===== INPUT =====

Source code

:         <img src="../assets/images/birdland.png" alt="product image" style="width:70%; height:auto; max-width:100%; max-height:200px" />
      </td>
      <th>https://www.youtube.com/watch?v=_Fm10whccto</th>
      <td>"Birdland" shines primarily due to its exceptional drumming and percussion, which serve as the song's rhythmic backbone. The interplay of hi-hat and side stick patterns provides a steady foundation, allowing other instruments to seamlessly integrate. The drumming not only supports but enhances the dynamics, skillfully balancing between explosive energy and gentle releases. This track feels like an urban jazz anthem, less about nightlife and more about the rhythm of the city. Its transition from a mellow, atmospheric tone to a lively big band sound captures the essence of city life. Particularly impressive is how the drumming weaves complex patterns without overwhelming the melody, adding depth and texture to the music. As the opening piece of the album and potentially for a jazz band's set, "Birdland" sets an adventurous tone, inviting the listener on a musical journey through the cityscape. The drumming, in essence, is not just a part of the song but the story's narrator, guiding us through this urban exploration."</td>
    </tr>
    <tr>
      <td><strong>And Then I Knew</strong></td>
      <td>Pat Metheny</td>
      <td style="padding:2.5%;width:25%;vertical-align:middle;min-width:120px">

=====
===== INPUT =====

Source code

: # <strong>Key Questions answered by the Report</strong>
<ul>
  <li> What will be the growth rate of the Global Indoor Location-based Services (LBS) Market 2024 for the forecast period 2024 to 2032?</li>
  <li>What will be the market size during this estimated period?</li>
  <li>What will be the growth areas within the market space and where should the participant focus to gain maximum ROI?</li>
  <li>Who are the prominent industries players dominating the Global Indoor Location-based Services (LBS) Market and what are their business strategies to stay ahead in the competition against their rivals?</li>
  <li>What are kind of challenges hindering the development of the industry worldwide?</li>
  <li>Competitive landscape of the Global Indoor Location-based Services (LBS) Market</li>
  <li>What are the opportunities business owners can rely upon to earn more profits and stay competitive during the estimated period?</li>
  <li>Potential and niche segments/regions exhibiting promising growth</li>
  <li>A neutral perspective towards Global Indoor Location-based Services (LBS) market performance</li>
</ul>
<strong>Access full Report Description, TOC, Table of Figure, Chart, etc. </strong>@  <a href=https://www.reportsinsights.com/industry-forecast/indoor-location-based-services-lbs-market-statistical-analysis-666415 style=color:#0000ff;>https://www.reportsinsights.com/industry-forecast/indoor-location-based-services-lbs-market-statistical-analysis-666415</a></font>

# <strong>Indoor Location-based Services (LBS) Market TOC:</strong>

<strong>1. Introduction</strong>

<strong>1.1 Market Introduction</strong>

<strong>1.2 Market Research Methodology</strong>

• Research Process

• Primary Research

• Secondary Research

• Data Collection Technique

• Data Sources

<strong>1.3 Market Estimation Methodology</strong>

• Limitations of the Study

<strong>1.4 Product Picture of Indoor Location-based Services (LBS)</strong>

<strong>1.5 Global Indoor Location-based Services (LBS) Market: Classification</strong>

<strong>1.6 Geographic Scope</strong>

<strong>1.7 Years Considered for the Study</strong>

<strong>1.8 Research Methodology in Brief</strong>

=====

WORK REQUIRED: Search the entries for the word "Data". Copy every line where it occurs.

SOLUTION:
• Data Collection Technique
• Data Sources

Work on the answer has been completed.